According to the above-mentioned steps, the access of the corresponding IMS session from the LTE/SAE network is successfully switched to from the CS domain. The handover comprises two handover procedures: one handover procedure is the above-mentioned step S208 in which the session is switched from the IMS domain to the CS domain on the service layer, and the other handover procedure is the steps, except step S208, in which the access of the session is switched from the LTE/SAE network to from the CS network.

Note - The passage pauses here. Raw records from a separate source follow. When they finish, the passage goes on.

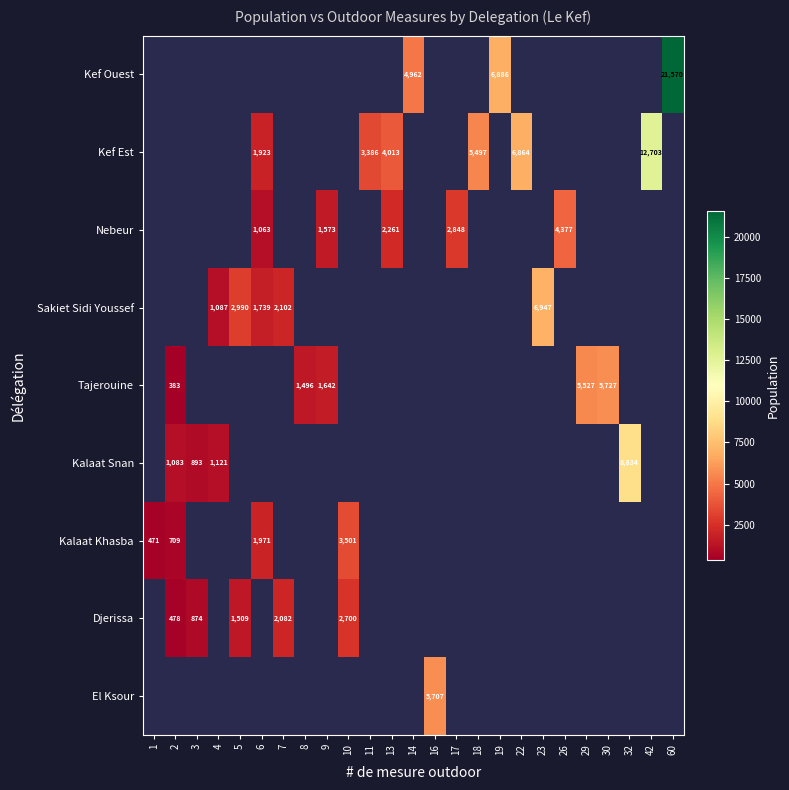

How many values in row_5 are above zero?

4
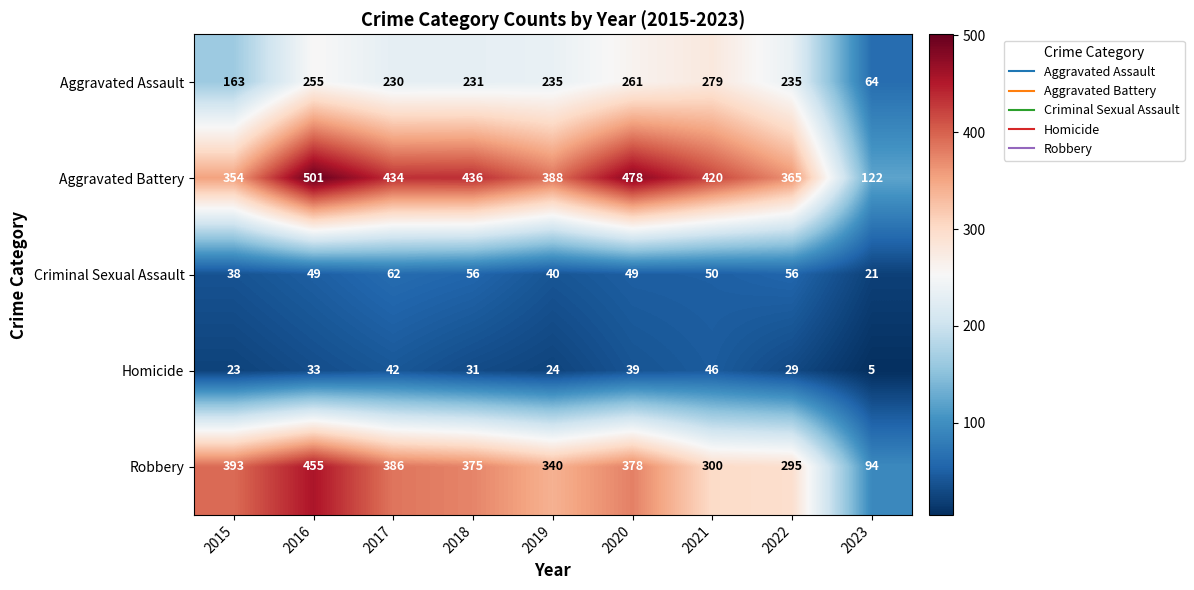

What is the approximate value of Criminal Sexual Assault at 2017?

62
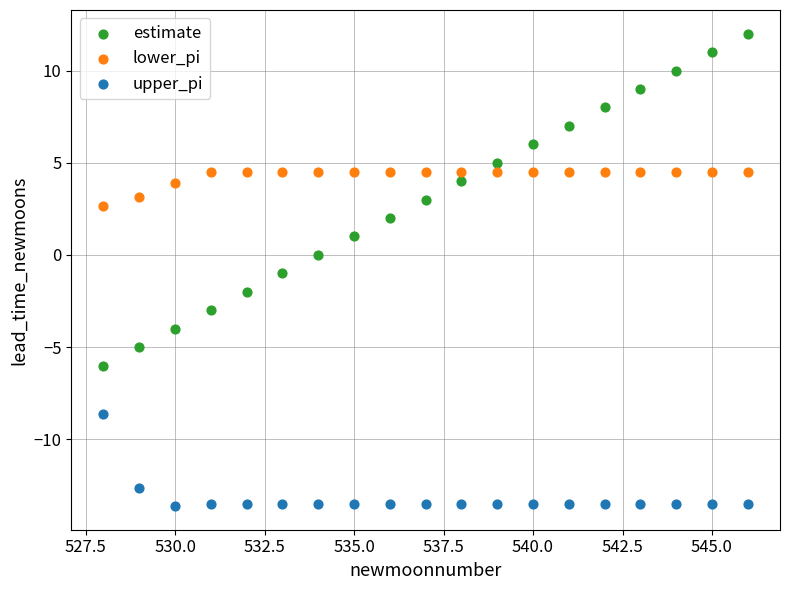

Across all data points, what is the range of X values (max minus min)?

18.0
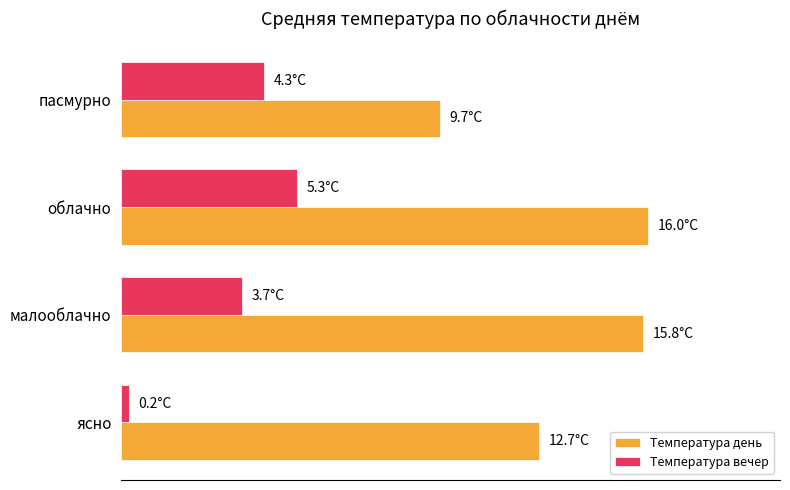

Which series has the largest range (max minus min)?

Температура день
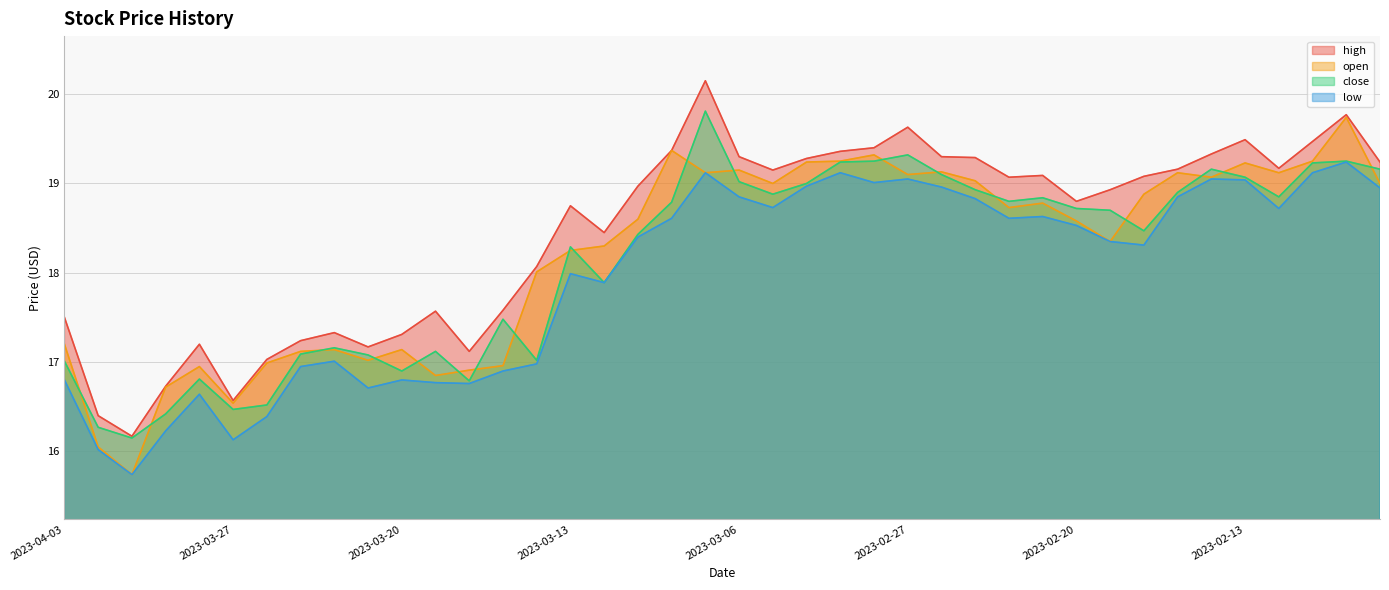

How many lines are shown in the chart?

4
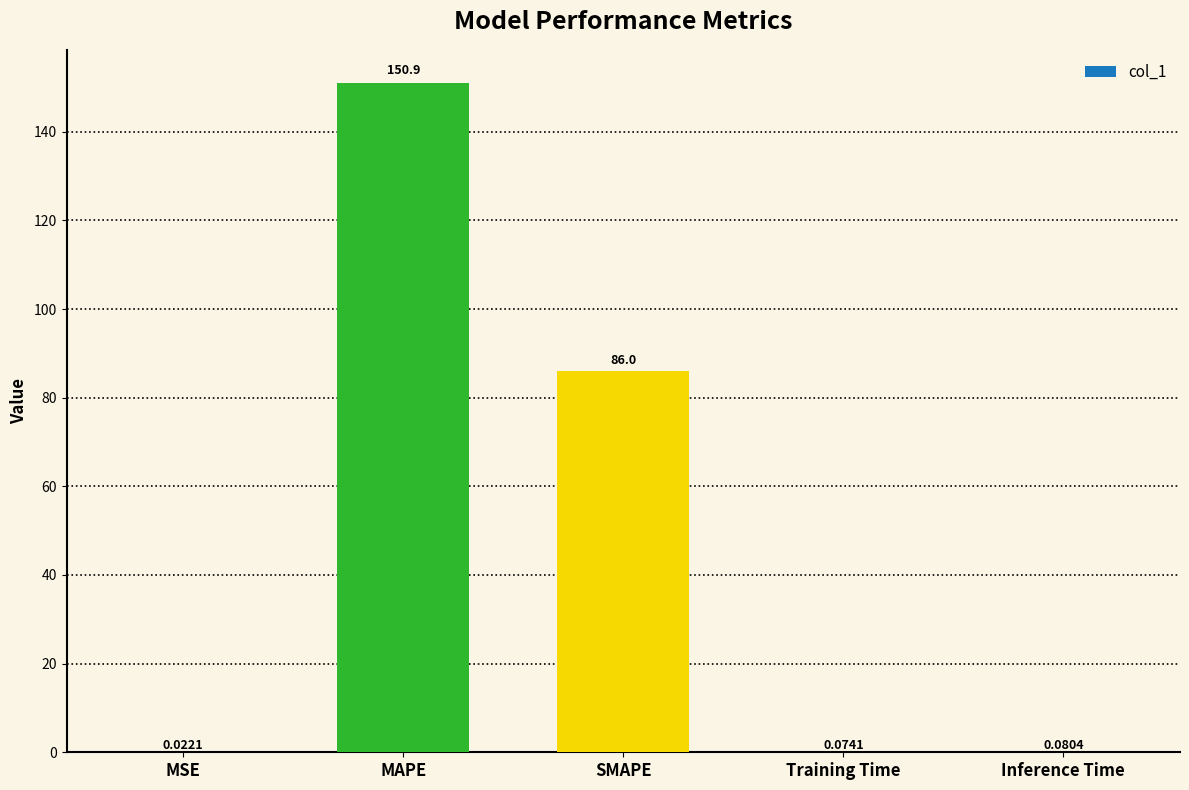

What is the average value?

47.4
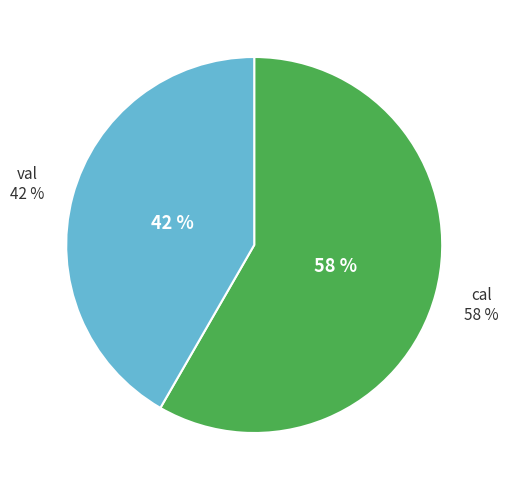

Which category has the smallest portion of the pie?

val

From the above description, it can be seen that the STN in step S208 is obtained from the HSS by the MME in step S203. Since the emergency service is completed in the visited domain, in case that the step S208 adopts the STN obtained from the HSS, the SCC AS in the home domain will fails to associate the session due to non-existence of the emergency service information of the UE, thereby which makes the handover of the entire service failed, and can not ensure the continuity of the emergency service in the single radio channel.